● Required action
Provide a verbatim copy of the data below.

─── Exercise data

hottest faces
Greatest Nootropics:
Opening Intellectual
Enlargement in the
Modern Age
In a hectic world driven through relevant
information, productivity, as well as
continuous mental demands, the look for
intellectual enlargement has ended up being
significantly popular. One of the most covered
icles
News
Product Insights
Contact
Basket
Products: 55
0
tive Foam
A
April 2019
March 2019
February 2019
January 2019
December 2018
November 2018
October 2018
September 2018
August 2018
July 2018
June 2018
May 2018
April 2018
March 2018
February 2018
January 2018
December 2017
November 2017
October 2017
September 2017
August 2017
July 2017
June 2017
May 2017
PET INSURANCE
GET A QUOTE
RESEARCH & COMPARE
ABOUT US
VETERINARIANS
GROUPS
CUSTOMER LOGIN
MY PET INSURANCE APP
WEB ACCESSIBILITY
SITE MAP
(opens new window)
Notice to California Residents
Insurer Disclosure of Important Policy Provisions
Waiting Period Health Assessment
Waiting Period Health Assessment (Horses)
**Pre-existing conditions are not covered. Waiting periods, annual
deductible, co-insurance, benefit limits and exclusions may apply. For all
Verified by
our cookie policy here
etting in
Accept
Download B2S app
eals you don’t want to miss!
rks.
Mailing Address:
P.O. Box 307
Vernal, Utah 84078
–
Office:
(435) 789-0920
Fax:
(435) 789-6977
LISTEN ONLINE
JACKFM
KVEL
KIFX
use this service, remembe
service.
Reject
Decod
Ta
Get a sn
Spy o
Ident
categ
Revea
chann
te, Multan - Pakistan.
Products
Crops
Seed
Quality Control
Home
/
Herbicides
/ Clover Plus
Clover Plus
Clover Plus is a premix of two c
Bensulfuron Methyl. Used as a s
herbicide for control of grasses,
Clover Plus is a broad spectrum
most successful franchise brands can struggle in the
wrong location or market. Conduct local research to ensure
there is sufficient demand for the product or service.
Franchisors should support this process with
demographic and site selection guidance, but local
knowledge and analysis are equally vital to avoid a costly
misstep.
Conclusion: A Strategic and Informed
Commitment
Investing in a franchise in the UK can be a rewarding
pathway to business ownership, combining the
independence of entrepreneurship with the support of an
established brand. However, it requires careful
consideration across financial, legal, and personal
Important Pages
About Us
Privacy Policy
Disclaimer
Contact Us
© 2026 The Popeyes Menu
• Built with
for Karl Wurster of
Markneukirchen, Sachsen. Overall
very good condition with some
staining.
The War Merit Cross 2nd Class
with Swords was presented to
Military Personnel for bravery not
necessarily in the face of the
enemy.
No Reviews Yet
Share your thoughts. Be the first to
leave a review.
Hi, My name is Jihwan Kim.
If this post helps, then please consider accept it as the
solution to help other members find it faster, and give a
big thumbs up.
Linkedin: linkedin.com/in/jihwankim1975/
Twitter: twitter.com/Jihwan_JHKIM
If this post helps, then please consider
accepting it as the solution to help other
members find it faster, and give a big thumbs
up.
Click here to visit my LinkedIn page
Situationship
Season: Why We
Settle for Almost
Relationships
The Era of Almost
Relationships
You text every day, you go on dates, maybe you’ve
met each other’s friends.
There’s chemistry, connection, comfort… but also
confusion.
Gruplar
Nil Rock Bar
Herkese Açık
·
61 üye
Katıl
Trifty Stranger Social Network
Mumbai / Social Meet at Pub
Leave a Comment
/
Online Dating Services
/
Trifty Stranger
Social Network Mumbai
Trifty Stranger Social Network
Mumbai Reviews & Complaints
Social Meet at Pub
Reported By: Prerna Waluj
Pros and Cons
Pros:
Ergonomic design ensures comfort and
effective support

──────

● Solved exercise
hottest faces
Greatest Nootropics:
Opening Intellectual
Enlargement in the
Modern Age
In a hectic world driven through relevant
information, productivity, as well as
continuous mental demands, the look for
intellectual enlargement has ended up being
significantly popular. One of the most covered
icles
News
Product Insights
Contact
Basket
Products: 55
0
tive Foam
A
April 2019
March 2019
February 2019
January 2019
December 2018
November 2018
October 2018
September 2018
August 2018
July 2018
June 2018
May 2018
April 2018
March 2018
February 2018
January 2018
December 2017
November 2017
October 2017
September 2017
August 2017
July 2017
June 2017
May 2017
PET INSURANCE
GET A QUOTE
RESEARCH & COMPARE
ABOUT US
VETERINARIANS
GROUPS
CUSTOMER LOGIN
MY PET INSURANCE APP
WEB ACCESSIBILITY
SITE MAP
(opens new window)
Notice to California Residents
Insurer Disclosure of Important Policy Provisions
Waiting Period Health Assessment
Waiting Period Health Assessment (Horses)
**Pre-existing conditions are not covered. Waiting periods, annual
deductible, co-insurance, benefit limits and exclusions may apply. For all
Verified by
our cookie policy here
etting in
Accept
Download B2S app
eals you don’t want to miss!
rks.
Mailing Address:
P.O. Box 307
Vernal, Utah 84078
–
Office:
(435) 789-0920
Fax:
(435) 789-6977
LISTEN ONLINE
JACKFM
KVEL
KIFX
use this service, remembe
service.
Reject
Decod
Ta
Get a sn
Spy o
Ident
categ
Revea
chann
te, Multan - Pakistan.
Products
Crops
Seed
Quality Control
Home
/
Herbicides
/ Clover Plus
Clover Plus
Clover Plus is a premix of two c
Bensulfuron Methyl. Used as a s
herbicide for control of grasses,
Clover Plus is a broad spectrum
most successful franchise brands can struggle in the
wrong location or market. Conduct local research to ensure
there is sufficient demand for the product or service.
Franchisors should support this process with
demographic and site selection guidance, but local
knowledge and analysis are equally vital to avoid a costly
misstep.
Conclusion: A Strategic and Informed
Commitment
Investing in a franchise in the UK can be a rewarding
pathway to business ownership, combining the
independence of entrepreneurship with the support of an
established brand. However, it requires careful
consideration across financial, legal, and personal
Important Pages
About Us
Privacy Policy
Disclaimer
Contact Us
© 2026 The Popeyes Menu
• Built with
for Karl Wurster of
Markneukirchen, Sachsen. Overall
very good condition with some
staining.
The War Merit Cross 2nd Class
with Swords was presented to
Military Personnel for bravery not
necessarily in the face of the
enemy.
No Reviews Yet
Share your thoughts. Be the first to
leave a review.
Hi, My name is Jihwan Kim.
If this post helps, then please consider accept it as the
solution to help other members find it faster, and give a
big thumbs up.
Linkedin: linkedin.com/in/jihwankim1975/
Twitter: twitter.com/Jihwan_JHKIM
If this post helps, then please consider
accepting it as the solution to help other
members find it faster, and give a big thumbs
up.
Click here to visit my LinkedIn page
Situationship
Season: Why We
Settle for Almost
Relationships
The Era of Almost
Relationships
You text every day, you go on dates, maybe you’ve
met each other’s friends.
There’s chemistry, connection, comfort… but also
confusion.
Gruplar
Nil Rock Bar
Herkese Açık
·
61 üye
Katıl
Trifty Stranger Social Network
Mumbai / Social Meet at Pub
Leave a Comment
/
Online Dating Services
/
Trifty Stranger
Social Network Mumbai
Trifty Stranger Social Network
Mumbai Reviews & Complaints
Social Meet at Pub
Reported By: Prerna Waluj
Pros and Cons
Pros:
Ergonomic design ensures comfort and
effective support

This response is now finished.